By Ludwig Burger
Frankfurt (Reuters) -Germany’s Financial Markets Watchdog started a first probe to investigate whether Bayer plans reasonably revealed to get approval from the shareholders for a potential capital increase, a legal source told Reuters on Tuesday.
Under the “routine” study activated by the strong decrease in Bayer’s share price last Friday, Waakhond Bafin checks whether there are grounds for a broader investigation, the person who is familiar with the matter to Reuters told Reuters.
The Healthcare and Agriculture Group said in a statement on Friday that it would ask the approval of the shareholders to possibly increase the outstanding shares of almost 35% in the next three years to cover possible costs of American court cases.
The potential capital increase is worth 8.4 billion euros ($ 9.1 billion) on Friday based on the market value of the company on Friday.
The share fell by no less than 10% in Intraday trade on Friday with investors who would spread Balking Balking from a cash call because dividends would spread over more shares. Reuters has reported that Bayer told different analysts in detail the plans the day before.
De Source said that Bafin looked at both a market -moving potential of the proposal for the annual investor meeting on 25 April and whether this was announced wide enough to reach all market participants.
When asked to comment, Bafin said that “regularly acts on unusual share price movements to determine whether there are indications for market manipulation, trade with prior knowledge and/or violations of rules for ad-hoc designing”. It would not give specific comments on Bayer.

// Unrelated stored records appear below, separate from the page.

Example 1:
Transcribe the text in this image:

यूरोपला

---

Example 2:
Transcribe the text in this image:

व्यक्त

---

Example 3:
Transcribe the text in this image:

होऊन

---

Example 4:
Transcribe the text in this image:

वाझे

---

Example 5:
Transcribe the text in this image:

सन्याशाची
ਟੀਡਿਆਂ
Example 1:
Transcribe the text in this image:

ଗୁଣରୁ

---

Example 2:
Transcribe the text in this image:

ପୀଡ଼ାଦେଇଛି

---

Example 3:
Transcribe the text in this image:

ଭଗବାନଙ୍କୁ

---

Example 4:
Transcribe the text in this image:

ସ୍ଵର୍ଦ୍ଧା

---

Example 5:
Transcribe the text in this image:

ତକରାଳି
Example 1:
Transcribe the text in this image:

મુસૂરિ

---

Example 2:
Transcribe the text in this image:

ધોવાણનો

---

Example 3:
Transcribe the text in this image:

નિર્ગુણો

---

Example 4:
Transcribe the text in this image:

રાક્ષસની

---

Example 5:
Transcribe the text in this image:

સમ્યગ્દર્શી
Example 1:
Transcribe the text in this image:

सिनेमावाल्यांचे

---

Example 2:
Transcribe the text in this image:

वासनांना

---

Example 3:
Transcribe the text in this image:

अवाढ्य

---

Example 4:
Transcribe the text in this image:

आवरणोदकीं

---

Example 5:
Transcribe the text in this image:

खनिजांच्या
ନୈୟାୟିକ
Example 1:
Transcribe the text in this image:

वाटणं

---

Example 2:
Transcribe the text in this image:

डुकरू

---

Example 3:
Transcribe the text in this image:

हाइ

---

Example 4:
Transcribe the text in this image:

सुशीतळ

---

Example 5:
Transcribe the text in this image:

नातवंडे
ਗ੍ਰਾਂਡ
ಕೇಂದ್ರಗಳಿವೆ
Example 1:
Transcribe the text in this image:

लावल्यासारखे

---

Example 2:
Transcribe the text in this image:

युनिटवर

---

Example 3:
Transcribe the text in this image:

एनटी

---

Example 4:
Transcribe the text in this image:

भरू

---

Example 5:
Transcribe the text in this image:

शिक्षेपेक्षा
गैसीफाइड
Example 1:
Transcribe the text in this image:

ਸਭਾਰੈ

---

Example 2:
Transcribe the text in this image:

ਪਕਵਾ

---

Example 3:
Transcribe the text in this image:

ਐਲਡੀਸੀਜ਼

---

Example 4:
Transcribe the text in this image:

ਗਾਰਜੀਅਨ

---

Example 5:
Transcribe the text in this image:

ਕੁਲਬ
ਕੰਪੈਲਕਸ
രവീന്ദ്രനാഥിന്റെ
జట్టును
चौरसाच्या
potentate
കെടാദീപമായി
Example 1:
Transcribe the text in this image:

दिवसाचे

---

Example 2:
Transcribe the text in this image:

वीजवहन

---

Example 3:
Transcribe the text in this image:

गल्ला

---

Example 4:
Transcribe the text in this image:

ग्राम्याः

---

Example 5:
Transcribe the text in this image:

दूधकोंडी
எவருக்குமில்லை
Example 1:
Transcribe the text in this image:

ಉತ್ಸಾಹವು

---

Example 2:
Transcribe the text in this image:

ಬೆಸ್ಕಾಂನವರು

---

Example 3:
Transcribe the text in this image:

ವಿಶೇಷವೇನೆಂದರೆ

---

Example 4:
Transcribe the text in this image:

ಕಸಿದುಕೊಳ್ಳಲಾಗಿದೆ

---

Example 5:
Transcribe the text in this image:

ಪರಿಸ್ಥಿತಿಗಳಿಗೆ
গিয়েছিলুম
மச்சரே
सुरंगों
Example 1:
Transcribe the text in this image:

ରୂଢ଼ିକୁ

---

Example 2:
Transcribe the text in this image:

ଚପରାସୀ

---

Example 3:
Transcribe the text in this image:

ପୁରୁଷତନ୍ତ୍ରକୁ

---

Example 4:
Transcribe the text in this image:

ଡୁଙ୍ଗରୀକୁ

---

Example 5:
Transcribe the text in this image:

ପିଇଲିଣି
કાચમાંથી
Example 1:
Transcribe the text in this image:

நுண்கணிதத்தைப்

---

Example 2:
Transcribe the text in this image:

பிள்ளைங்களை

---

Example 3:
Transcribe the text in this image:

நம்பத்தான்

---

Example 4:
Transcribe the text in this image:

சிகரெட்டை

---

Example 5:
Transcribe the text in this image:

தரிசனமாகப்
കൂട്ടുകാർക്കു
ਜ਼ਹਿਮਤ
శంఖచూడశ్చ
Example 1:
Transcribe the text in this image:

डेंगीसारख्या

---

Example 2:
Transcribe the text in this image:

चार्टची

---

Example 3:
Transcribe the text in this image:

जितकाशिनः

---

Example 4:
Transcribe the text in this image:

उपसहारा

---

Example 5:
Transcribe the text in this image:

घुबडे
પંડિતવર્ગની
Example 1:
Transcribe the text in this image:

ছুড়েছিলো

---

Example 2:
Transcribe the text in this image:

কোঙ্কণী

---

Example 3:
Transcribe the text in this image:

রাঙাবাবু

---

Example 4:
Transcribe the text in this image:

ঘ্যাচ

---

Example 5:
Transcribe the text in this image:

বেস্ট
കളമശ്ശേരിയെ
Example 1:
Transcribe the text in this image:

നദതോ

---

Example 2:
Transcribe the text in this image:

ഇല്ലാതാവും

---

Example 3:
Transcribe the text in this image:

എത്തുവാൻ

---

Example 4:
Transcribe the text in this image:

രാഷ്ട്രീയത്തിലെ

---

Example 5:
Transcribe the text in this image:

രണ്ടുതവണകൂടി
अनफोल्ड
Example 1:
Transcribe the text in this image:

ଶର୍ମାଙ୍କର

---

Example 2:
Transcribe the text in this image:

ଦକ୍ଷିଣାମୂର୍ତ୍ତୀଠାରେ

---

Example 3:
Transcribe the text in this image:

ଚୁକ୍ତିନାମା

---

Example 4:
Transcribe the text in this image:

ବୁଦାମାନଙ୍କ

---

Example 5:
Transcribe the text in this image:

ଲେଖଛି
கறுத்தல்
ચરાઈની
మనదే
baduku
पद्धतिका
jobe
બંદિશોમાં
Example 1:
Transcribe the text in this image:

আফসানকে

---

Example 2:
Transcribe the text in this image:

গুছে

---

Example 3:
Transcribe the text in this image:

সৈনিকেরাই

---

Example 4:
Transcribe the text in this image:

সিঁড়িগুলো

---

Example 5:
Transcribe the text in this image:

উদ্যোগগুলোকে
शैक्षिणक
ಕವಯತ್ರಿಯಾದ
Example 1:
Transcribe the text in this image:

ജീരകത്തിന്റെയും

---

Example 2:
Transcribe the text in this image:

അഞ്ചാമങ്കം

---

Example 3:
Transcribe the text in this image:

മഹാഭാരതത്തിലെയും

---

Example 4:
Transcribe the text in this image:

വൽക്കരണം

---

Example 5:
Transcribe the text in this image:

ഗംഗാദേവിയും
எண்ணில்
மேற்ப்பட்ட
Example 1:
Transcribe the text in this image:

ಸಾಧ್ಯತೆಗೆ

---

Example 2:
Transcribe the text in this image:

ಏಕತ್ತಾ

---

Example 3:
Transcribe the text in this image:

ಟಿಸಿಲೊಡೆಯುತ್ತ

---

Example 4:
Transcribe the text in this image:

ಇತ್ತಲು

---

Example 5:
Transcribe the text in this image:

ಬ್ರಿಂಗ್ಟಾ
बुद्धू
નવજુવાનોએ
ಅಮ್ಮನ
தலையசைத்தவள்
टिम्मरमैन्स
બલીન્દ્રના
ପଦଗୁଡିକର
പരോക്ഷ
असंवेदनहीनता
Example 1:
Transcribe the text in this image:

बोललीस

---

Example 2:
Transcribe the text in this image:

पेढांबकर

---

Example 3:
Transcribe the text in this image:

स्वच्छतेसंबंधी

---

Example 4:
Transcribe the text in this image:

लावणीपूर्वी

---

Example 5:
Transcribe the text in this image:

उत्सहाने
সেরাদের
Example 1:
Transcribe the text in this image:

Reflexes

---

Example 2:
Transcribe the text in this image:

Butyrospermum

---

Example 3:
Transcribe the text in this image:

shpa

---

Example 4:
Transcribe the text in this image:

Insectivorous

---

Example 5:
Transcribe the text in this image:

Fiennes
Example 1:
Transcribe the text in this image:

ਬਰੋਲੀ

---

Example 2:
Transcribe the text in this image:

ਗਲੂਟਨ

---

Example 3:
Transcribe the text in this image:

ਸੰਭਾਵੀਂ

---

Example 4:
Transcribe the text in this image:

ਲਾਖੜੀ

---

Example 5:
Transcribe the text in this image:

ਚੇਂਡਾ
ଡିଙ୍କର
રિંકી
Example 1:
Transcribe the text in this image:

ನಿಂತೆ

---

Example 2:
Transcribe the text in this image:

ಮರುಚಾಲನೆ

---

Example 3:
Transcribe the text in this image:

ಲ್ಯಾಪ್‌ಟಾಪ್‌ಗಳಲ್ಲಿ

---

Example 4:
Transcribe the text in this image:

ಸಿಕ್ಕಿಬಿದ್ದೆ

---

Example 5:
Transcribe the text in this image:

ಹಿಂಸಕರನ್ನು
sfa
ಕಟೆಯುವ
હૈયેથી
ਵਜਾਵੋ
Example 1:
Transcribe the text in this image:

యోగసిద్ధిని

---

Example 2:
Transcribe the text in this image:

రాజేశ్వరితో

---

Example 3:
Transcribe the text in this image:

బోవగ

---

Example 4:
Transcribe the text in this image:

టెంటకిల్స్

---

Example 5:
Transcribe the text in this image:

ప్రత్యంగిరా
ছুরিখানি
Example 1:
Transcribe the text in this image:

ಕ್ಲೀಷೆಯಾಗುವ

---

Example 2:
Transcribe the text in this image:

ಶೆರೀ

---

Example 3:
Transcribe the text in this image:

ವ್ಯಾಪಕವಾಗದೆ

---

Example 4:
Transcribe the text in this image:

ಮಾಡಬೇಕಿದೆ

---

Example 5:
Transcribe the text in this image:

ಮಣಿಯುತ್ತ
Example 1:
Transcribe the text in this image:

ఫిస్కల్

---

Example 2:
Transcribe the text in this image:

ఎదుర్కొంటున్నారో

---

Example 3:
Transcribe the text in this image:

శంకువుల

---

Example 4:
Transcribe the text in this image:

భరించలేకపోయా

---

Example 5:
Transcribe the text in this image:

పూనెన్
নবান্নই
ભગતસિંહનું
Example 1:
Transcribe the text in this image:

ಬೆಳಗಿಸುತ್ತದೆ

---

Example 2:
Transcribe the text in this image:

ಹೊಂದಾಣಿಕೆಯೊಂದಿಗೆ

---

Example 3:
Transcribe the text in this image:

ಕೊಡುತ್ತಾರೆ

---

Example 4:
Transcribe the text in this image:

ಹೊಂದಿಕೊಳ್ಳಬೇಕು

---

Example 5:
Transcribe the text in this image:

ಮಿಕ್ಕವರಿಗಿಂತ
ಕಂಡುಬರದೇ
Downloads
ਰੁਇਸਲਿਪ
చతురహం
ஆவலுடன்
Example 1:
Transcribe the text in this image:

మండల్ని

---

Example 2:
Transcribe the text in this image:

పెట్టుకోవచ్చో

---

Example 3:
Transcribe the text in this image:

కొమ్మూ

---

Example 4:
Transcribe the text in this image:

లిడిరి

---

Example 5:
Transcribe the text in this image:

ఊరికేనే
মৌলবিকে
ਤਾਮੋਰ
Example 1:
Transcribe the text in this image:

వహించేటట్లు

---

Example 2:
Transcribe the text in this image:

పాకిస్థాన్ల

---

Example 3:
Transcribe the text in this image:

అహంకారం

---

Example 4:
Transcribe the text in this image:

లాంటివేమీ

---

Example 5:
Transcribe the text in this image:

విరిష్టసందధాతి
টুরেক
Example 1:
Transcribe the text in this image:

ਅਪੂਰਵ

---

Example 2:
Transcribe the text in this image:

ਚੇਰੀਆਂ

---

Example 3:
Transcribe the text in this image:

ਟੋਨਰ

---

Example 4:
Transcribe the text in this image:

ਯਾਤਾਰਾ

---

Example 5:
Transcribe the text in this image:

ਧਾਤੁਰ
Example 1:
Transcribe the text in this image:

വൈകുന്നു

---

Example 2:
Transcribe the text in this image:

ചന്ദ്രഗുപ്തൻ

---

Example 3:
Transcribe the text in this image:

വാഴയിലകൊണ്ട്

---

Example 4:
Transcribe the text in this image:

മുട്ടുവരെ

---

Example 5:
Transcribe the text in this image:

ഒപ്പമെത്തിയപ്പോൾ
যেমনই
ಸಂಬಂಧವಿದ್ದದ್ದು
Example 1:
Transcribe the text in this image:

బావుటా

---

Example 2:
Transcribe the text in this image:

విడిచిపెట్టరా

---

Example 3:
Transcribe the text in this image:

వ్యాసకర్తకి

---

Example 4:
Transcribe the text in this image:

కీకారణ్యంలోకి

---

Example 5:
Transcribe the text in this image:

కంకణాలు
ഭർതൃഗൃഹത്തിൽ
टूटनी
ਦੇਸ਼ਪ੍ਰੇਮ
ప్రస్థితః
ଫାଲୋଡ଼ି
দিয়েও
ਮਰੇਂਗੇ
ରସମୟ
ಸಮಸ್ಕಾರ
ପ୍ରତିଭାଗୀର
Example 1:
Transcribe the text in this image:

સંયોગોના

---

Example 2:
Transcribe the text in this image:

A Bayer spokesperson pointed out earlier comments and said that the proposal is in accordance with earlier shareholders authorization for a capital increase of 35% that was until 2019. At the time, Bayer also had conditional capital of 10% at his disposal, he added.
The spokesperson also pointed to a presentation that chairman Norbert Winkeljohann gave in January, which showed that Bayer is considering a mood about increasing new shares, without specifying the size.
Analysts had told Reuters last year that Bayer may have to ask shareholders to strengthen capital to strengthen his finances, even after the German group had reduced its dividends.
Not for mergers and acquisitions
CEO Bill Anderson has dragged to revive a share price that is taxed by an expensive American lawsuit, a setback of the development of medicines for medicines, weak agricultural markets and more than 32 billion euros in debts.
Bafin rules require that listed companies distribute information with the potential to move a share price “to the widest possible audience on a non-discriminatory basis”.